10 de fevereiro de 2016

Opinião - "Nostalgia da Luz" de Patricio Guzmán


Sinopse:
No deserto de Atacama, astrónomos de todo o mundo reúnem-se para observar as estrelas. Nessa região do Chile, a três mil metros de altitude, o calor do sol mantém intactos restos humanos. Ao mesmo tempo que os astrónomos pesquisam as galáxias em busca de vida extraterrestre, mulheres procuram os seus parentes na terra do deserto.
 
Opinião por Marta Nogueira
O presente não existe. Estamos sempre ligeiramente desfasados da realidade, por causa do efeito da velocidade da luz. E, se no espaço, quanto mais longe olhamos, mais observamos um passado cada vez mais remoto, isso também é verdade aqui na Terra, na nossa vida diária. E é ainda mais verdade num país como o Chile, assolado durante muito tempo por uma ditadura terrível, responsável pela morte de milhares de pessoas e que escondeu os seus restos mortais, com o objectivo de enterrar e esquecer o seu passado.
Este documentário belíssimo, contado a um ritmo muito próprio, o ritmo sul-americano, lento, compassado e melodioso, centra-se no deserto do Atacama, o mais límpido e seco deserto do mundo, aonde astrónomos e arqueólogos acorrem em massa, na eterna busca das estrelas e de ossos. E onde as mulheres dos Desaparecidos revolvem há décadas as pedras secas, debaixo de um sol implacável, sem desistirem de encontrar os corpos dos seus maridos, dos seus filhos, dos seus irmãos.
Enquanto os astrónomos procuram os rastos das estrelas moribundas desenhados em espectros de cálcio nos écrans dos seus computadores, os arqueólogos mostram com desvelo os corpos milenares preservados pela secura do deserto e as mulheres procuram os ossos dos seus parentes.

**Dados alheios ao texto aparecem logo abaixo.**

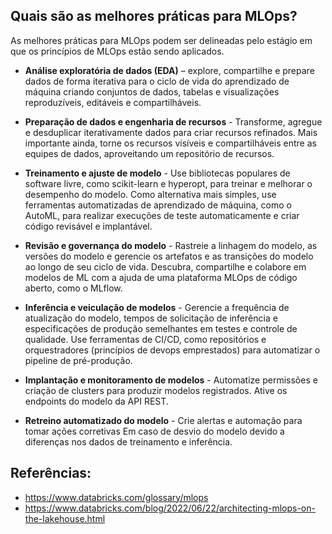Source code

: ## Quais são as melhores práticas para MLOps?

As melhores práticas para MLOps podem ser delineadas pelo estágio em que os princípios de MLOps estão sendo aplicados.

* **Análise exploratória de dados (EDA)** – explore, compartilhe e prepare dados de forma iterativa para o ciclo de vida do aprendizado de máquina criando conjuntos de dados, tabelas e visualizações reproduzíveis, editáveis ​​e compartilháveis.

* **Preparação de dados e engenharia de recursos** - Transforme, agregue e desduplicar iterativamente dados para criar recursos refinados. Mais importante ainda, torne os recursos visíveis e compartilháveis ​​entre as equipes de dados, aproveitando um repositório de recursos.

* **Treinamento e ajuste de modelo** - Use bibliotecas populares de software livre, como scikit-learn e hyperopt, para treinar e melhorar o desempenho do modelo. Como alternativa mais simples, use ferramentas automatizadas de aprendizado de máquina, como o AutoML, para realizar execuções de teste automaticamente e criar código revisável e implantável.

* **Revisão e governança do modelo** - Rastreie a linhagem do modelo, as versões do modelo e gerencie os artefatos e as transições do modelo ao longo de seu ciclo de vida. Descubra, compartilhe e colabore em modelos de ML com a ajuda de uma plataforma MLOps de código aberto, como o MLflow.

* **Inferência e veiculação de modelos** - Gerencie a frequência de atualização do modelo, tempos de solicitação de inferência e especificações de produção semelhantes em testes e controle de qualidade. Use ferramentas de CI/CD, como repositórios e orquestradores (princípios de devops emprestados) para automatizar o pipeline de pré-produção.

* **Implantação e monitoramento de modelos** - Automatize permissões e criação de clusters para produzir modelos registrados. Ative os endpoints do modelo da API REST.

* **Retreino automatizado do modelo** - Crie alertas e automação para tomar ações corretivas Em caso de desvio do modelo devido a diferenças nos dados de treinamento e inferência.



## Referências:

* https://www.databricks.com/glossary/mlops
* https://www.databricks.com/blog/2022/06/22/architecting-mlops-on-the-lakehouse.html
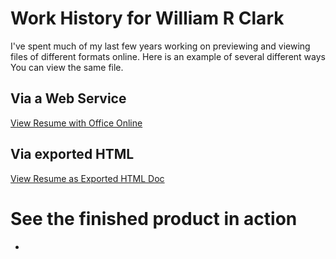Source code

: # Work History for William R Clark

I've spent much of my last few years working on previewing and viewing files of different formats online.  Here is an example of several different ways You can view the same file.

## Via a Web Service
[View Resume with Office Online](https://view.officeapps.live.com/op/view.aspx?src=https%3A%2F%2Fgithub.com%2FWilliamRClark%2Fworkhistory%2Fblob%2Fmaster%2FResume2016.docx%3Fraw%3Dtrue)

## Via exported HTML
[View Resume as Exported HTML Doc](http://htmlpreview.github.io/?https://raw.githubusercontent.com/WilliamRClark/workhistory/master/Resume2016.htm)

# See the finished product in action

* 
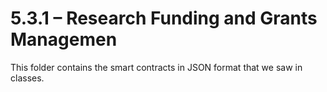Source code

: # 5.3.1 – Research Funding and Grants Managemen

This folder contains the smart contracts in JSON format that we saw in classes.
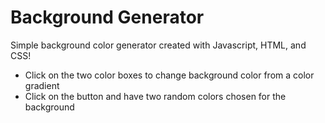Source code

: # Background Generator
Simple background color generator created with Javascript, HTML, and CSS!

- Click on the two color boxes to change background color from a color gradient
- Click on the button and have two random colors chosen for the background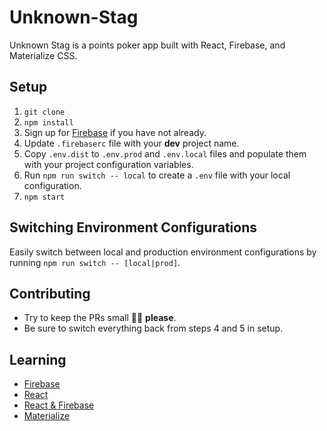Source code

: # Unknown-Stag
Unknown Stag is a points poker app built with React, Firebase, and Materialize CSS. 

## Setup
1. `git clone`
2. `npm install`
3. Sign up for [Firebase](https://firebase.google.com) if you have not already. 
4. Update `.firebaserc` file with your **dev** project name. 
5. Copy `.env.dist` to `.env.prod` and `.env.local` files and populate them with your project configuration variables.
6. Run `npm run switch -- local` to create a `.env` file with your local configuration. 
6. `npm start`

## Switching Environment Configurations
Easily switch between local and production environment configurations by running `npm run switch -- [local|prod]`.

## Contributing
- Try to keep the PRs small 🙏🏻 **please**. 
- Be sure to switch everything back from steps 4 and 5 in setup. 

## Learning
- [Firebase](https://firebase.google.com/docs/web/setup)
- [React](https://reactjs.org/docs/hello-world.html)
- [React & Firebase](https://www.robinwieruch.de/complete-firebase-authentication-react-tutorial/#react-firebase-setup)
- [Materialize](http://materializecss.com/getting-started.html)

Em comum têm o passado e o cálcio. O que para uns pode ser um deleite, para outros pode representar o desespero absoluto. Mas somos todos pó de estrelas e todos podemos encontrar alguma paz e algum consolo na sua observação. É isso que explica a jovem cujos pais desapareceram durante a ditadura e que foi criada pelos avós. Ela afirma que o estudo das estrelas ajuda-a a encontrar um sentido para a morte dos seus pais - que ela possa eventualmente fazer parte de um grande, imenso, infinito plano celestial.
Guzmán consegue aqui um documentário belo, nostálgico e ao mesmo tempo informativo. Aprendemos um pouco de ciência, maravilhamo-nos com as particularidades únicas deste deserto chileno e com as imagens deslumbrantes do espaço captadas pelos poderosos telescópios lá instalados e choramos com estas mulheres corajosas que nunca desistiram de querer encontrar os seus entes queridos e fechar um ciclo necessário à continuação das suas vidas.
Porque se não compreendermos o passado, nunca seremos capazes de construir o futuro.